Monday, May 25, 2015

Milkweed -Jerry Spinelli(Literary Luminary) #6

For this literature circles meeting, our group finally finished the book Milkweed by Jerry Spinelli by reading the last 70 pages. My position was the Literary Luminary, so I chose 5 paragraphs/sentences that seemed interesting from this section.

1. (Third paragraph of 163p.) And then I noticed that it was only cracked, not broken apart. There was no yellow seeping into the snow. I didn't understand. An egg that cracked but didn't break. It was a miracle!

Misha, in the text, had just said that he was heartbroken because the egg was cracked, and now he is relieved and shocked that it didn't break apart. Reading this paragraph, my heart went through ease, compassion, and adore. I was relieved as well as Misha, because I also thought the egg was spoiled due to Misha's explanations. I felt compassion and adore as I found the innocence of a poor little child who doesn't know what a hard-boiled egg is. He thinks it's just a miracle that an egg cracked yet didn't break.

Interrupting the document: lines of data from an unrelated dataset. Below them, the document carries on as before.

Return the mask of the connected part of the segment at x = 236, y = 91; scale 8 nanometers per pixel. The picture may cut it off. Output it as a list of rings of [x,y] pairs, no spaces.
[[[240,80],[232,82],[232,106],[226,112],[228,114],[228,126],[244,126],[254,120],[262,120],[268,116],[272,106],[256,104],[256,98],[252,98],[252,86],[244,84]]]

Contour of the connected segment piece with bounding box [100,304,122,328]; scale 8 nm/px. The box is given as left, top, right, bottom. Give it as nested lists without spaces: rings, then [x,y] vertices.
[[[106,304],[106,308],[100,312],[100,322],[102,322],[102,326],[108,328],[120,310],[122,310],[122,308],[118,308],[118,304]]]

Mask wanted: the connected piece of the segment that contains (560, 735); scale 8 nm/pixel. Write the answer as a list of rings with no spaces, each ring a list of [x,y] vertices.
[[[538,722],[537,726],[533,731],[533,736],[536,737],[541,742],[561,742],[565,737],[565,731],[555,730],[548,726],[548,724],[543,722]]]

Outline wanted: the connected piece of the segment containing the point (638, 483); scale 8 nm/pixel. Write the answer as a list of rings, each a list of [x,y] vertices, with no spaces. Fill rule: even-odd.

2. (Last paragraph of 169p.) "I have to go," he said. "Here." He gave me the rest of the pickle. He stepped back. He stared at me up and down. He wagged his head. He looked sad. "Darker than ever." He spit on his finger and rubbed my cheek. "Before you go, find some water and wash your face." He reached into a rubble of bricks and pulled out a handful of white dust. "See this? Rub your face with it. Your hands." He washed my hands in the dust. They became whiter than his. "See? Before you go"-pointing to my armband-"take off that thing." He grabbed my hair and shook my head until I was dizzy. "Do not look at anyone. Do not stop for anything. You are not a Jew. You are not a Gypsy. You are nobody." He slapped my face. "Say it."

In the paragraph above, I can feel the love of Uri for Misha. I was touched because Uri kept on warning and making orders for him to survive when he goes away, yet never crying and being firm and straightforward. I would like to have a friend who knows about the world better than I do, who cares for me a lot, and who can make me emotional by ordering-just like Uri.

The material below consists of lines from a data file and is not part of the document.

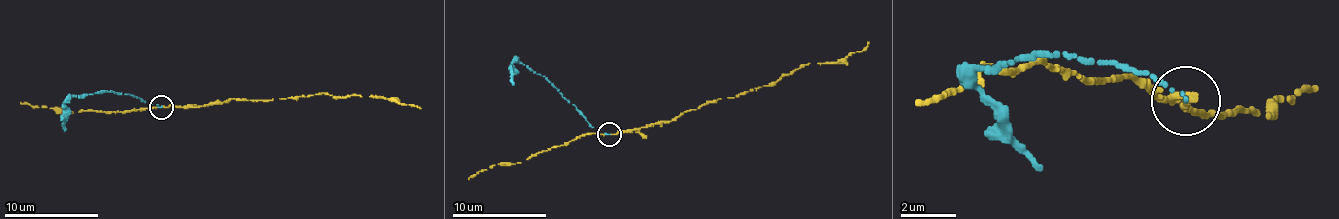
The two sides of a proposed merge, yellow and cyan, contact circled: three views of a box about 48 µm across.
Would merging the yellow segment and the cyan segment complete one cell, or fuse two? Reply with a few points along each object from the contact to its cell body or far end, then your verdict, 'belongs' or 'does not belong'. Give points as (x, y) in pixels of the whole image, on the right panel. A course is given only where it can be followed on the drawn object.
yellow via (1184, 102), (1149, 88), (1135, 74), (1080, 74), (1046, 61), (977, 67), (977, 74), (915, 102) | cyan via (1184, 102), (1149, 74), (1073, 54), (1032, 54), (977, 67), (984, 102), (1039, 171) | does not belong

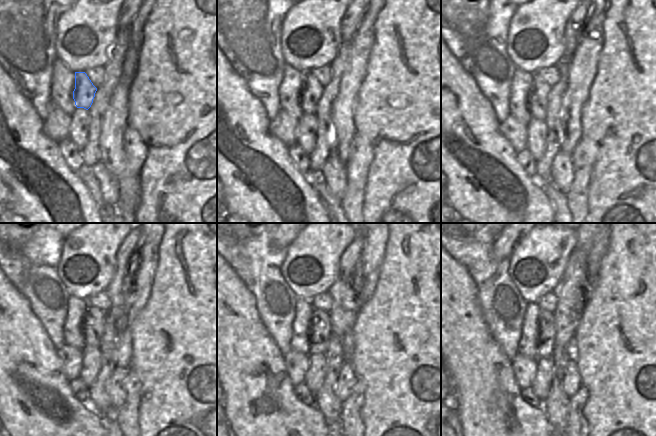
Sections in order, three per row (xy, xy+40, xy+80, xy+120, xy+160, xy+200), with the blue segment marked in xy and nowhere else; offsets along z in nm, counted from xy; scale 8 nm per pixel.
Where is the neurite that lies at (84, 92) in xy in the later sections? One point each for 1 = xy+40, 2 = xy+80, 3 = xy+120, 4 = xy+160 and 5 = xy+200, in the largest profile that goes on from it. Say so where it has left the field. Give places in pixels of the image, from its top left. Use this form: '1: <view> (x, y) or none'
1: xy+40 (312, 89)
2: xy+80 (538, 93)
3: xy+120 (94, 319)
4: xy+160 (320, 321)
5: xy+200 (546, 321)

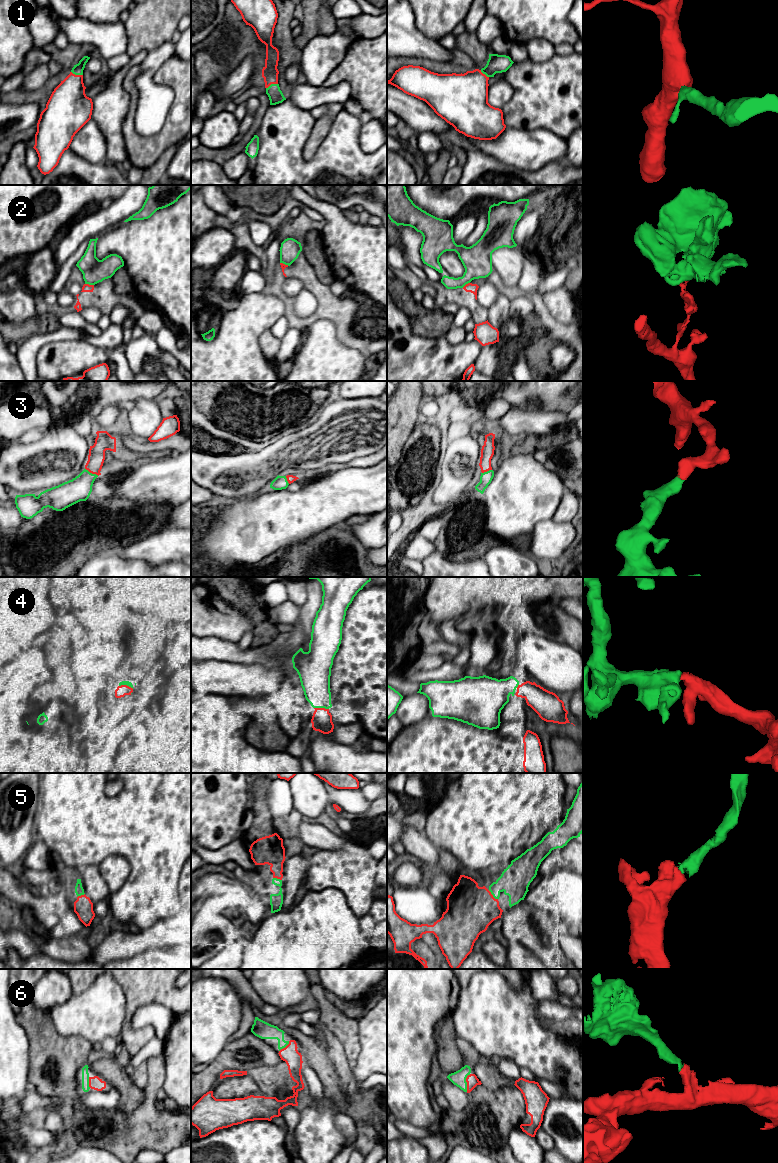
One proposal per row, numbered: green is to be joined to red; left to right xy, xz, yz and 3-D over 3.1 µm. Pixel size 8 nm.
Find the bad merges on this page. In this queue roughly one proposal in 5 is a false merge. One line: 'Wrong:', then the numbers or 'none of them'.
Wrong: 2

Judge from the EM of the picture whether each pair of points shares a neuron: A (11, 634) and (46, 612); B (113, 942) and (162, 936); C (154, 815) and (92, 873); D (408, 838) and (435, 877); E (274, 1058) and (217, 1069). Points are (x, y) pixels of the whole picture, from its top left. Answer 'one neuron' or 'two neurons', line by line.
A: one neuron
B: one neuron
C: two neurons
D: one neuron
E: one neuron

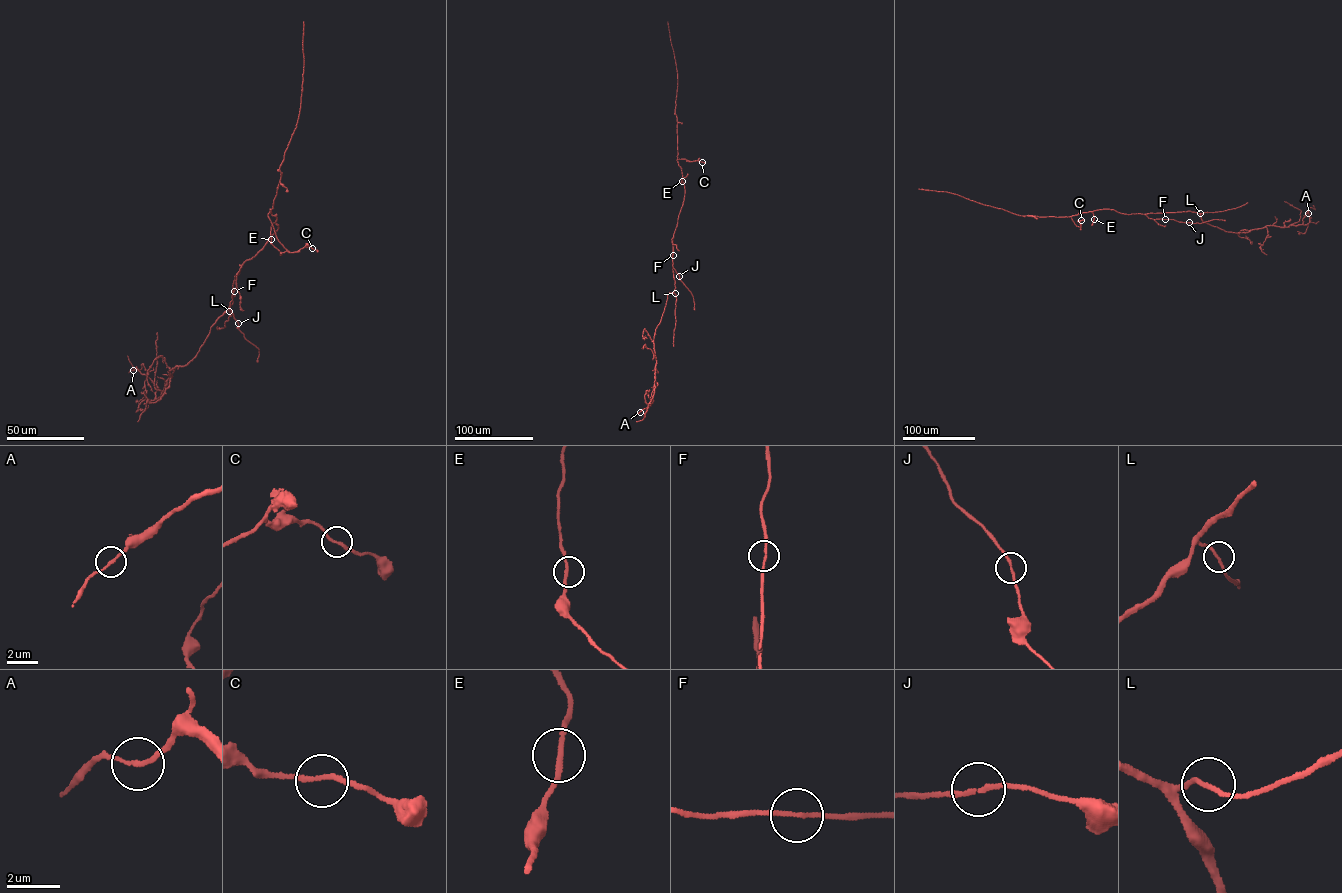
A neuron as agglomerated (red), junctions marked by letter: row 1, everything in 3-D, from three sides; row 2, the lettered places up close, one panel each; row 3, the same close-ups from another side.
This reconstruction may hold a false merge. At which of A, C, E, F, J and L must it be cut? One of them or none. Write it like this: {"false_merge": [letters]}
{"false_merge": []}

3. (Sentences of 90p.) Buffo was there, smiling, waiting for me. I could smell the mint. The blue man rode the merry-go-round to the tootling music. I saw bodies wrapped in newspaper floating above the sidewalks. I felt Uri smack me in the head and call me stupid. I saw Himmler's car snap his heels together and salute me and say, "Hanukkah!" I saw the orphans. They were marching down the tracks, led by Doctor Korczak. The orphans were marching and singing, their shoes all hitting the ground at once, and the oven door opened, and into the oven they went, heads held high, marching and singing. Every day I heard Kuba laughing. Every day I looked for Janina and every day she was there. I was used to her constant presence, to her mimicking everything I did. I kept glancing around to see myself repeated, but there was only me.

These sentences showed how much Misha misses all of his friends, even his enemy friends. I felt bad for Misha because he was going through a situation where he wakes up one day and realize that everybody is gone and he probably won't be able to see anyone again...when he doesn't deserve it. If this ever happened to me, I would likely be crying and crying, thinking about my friends and questioning my rights.

4. (Second paragraph of 197p.) Standing in the silent dust, I understood at last what Uri had done and what he had saved me from. I understood that the Uri I knew-the real Uri-was not the one the Nazis knew. I smiled to think of him on the last day, once again in his own clothes, shaking his fist at the oncoming tanks, his red hair flaring, invisible no more, calling all the world's attention to himself.

This paragraph made my emotions fill up my heart and my tears roll down my cheeks. It was the moment when Misha, eventually after years, understand what Uri was trying to do, why Uri was so fierce and urgent, and how Uri helped him. He is recalling Uri in his familiar look, and that made me cry so much. It made me be in Misha's point of view and undergo the similar feeling he did in that part of the book.

5. (Last paragraph of this book) I rock. I smile. I close my eyes. I think of all the voices that have told me who I have been, the names I've had. Call me thief. Call me stupid. Call me Gypsy. Call me Jew. Call me one-eared Jack. I don't care. Empty-handed victims once told me who I was. Then Uri told me. Then an armband. Then an immigration officer. And now this little girl in my lap, this little girl whose call silences the tramping Jackboots. Her voice will be the last. I was. Now I am. I am...Poppynoodle.


As this paragraph ends the book, I have some aspects that I like about it and some that I don't. I was very satisfied about how it shows the theme of this book which is identity, and how it skims through the whole book using Misha's constant changes in his name. However, I didn't like the last sentence. I understand that 'Poppynoodle' is what his granddaughter calls him and how it's his new name, but if it was me, I would make a less funny name rather than 'Poppynoodle'. I can see that the last sentence was supposed to be very heavy and powerful. But 'Poppynoodle' sounds more like an entertaining nickname rather than his last name in his life before he dies.